**STATED PROBLEM A:**
Answer the following questions about the knowledge graph SLO text, each on its own line:
(i) Which value must the grafana_slo_provenance label carry to create a knowledge graph SLO?
(ii) What name does the text give for the file in which the basic SLO is defined?
(iii) What objective value and window does the basic example set?

**TEXT EXCERPT:**
++++++++++++++++++++

Configure knowledge graph SLOs using Terraform
Service level objectives (SLOs) in the knowledge graph provide entity-centric service level monitoring with integrated root cause analysis capabilities. By using the grafana_slo_provenance label with the value asserts, you can create SLOs that display the “asserts” badge in the UI and enable the Open RCA workbench button for seamless troubleshooting.
For details about creating and managing SLOs in the knowledge graph UI, refer to Create and manage the knowledge graph SLOs.
Overview
Knowledge graph SLOs extend standard Grafana SLOs with entity-centric monitoring and root cause analysis features:
- Entity-centric monitoring: SLOs are tied to specific services, applications, or infrastructure entities tracked by the knowledge graph
- RCA workbench integration: The Open RCA workbench button enables deep-linking to pre-filtered troubleshooting views
- Knowledge graph provenance badge: SLOs display an “asserts” badge instead of “provisioned” in the UI
- Search expressions: Define custom search expressions to filter entities in RCA workbench when troubleshooting an SLO breach
Before you begin
To create a knowledge graph SLO using Terraform, you need to:
- Configure the knowledge graph and have metrics flowing into Grafana Cloud
- Set up Terraform for the knowledge Graph
- Possess knowledge of and have experience with defining SLOs, SLIs, SLAs, and error budgets
- Have an understanding of PromQL
Create a basic knowledge graph SLO
Create a file named kg-slo.tf and add the following:
# Basic knowledge graph SLO with entity-centric monitoring
resource "grafana_slo" "kg_example" {
name = "API Service Availability"
description = "SLO managed by knowledge graph for entity-centric monitoring and RCA"
query {
freeform {
query = "sum(rate(http_requests_total{code!~\"5..\"}[$__rate_interval])) / sum(rate(http_requests_total[$__rate_interval]))"
}
type = "freeform"
}
objectives {
value = 0.995
window = "30d"
}
destination_datasource {
uid = "grafanacloud-prom"
}
# Knowledge graph integration labels
# The grafana_slo_provenance label triggers knowledge graph-specific behavior:
# - Displays "asserts" badge instead of "provisioned"

++++++++++++++++++++

**ENTRIES SUPPLIED:**

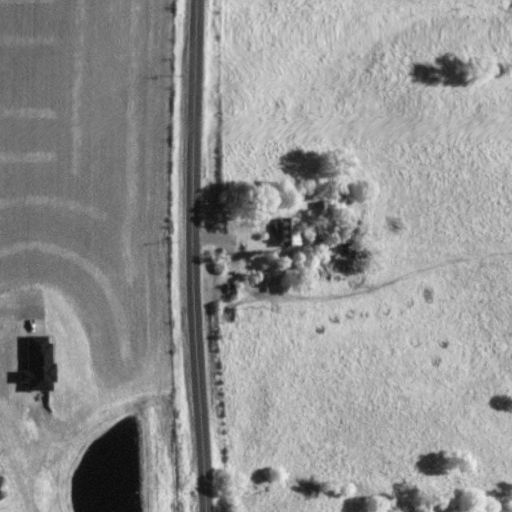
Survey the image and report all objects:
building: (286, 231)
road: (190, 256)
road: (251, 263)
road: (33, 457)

++++++++++++++++++++

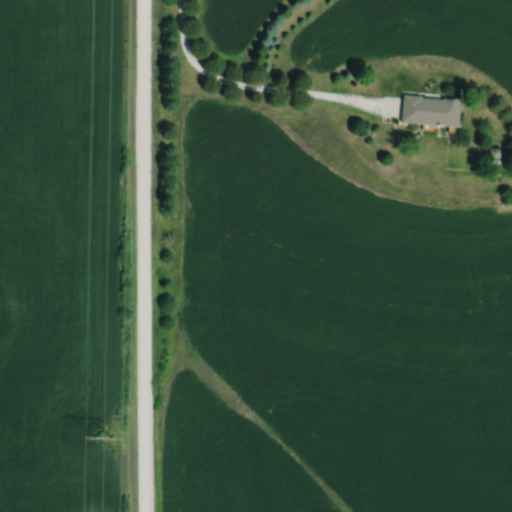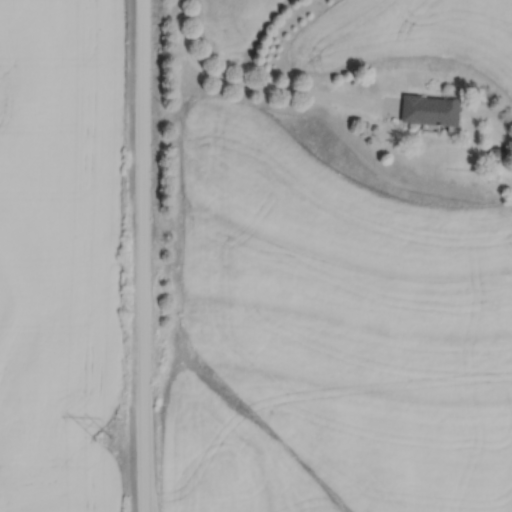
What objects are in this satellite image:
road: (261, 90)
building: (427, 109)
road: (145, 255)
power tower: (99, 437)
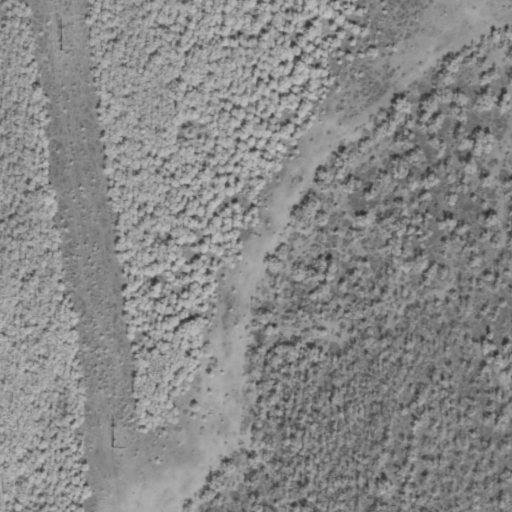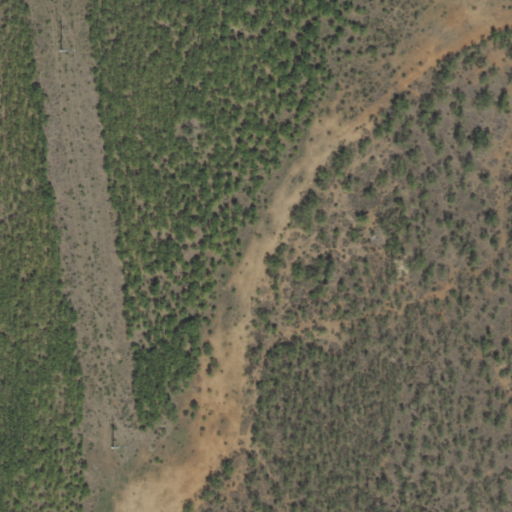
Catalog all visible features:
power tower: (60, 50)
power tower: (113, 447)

++++++++++++++++++++

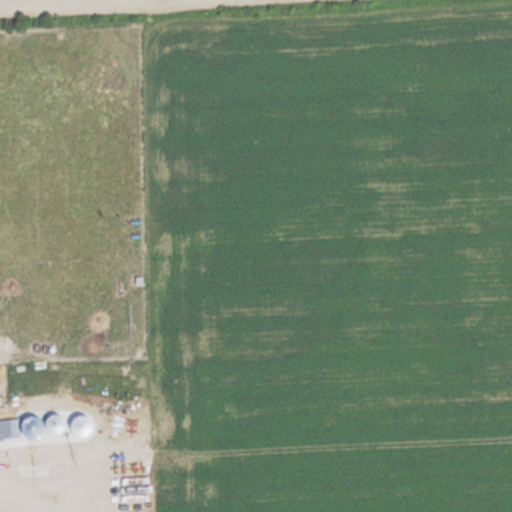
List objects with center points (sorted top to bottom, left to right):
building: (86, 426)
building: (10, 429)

++++++++++++++++++++

**STATED PROBLEM B:** From the listing, return verbatim the part that opens with the line containing "List objects with" and closes with the line containing "building: (10, 429)", with both of those lines included.

**CORRECT RESULT A:**
(i) asserts
(ii) kg-slo.tf
(iii) A value of 0.995 over a window of 30d

**CORRECT RESULT B:**
List objects with center points (sorted top to bottom, left to right):
building: (86, 426)
building: (10, 429)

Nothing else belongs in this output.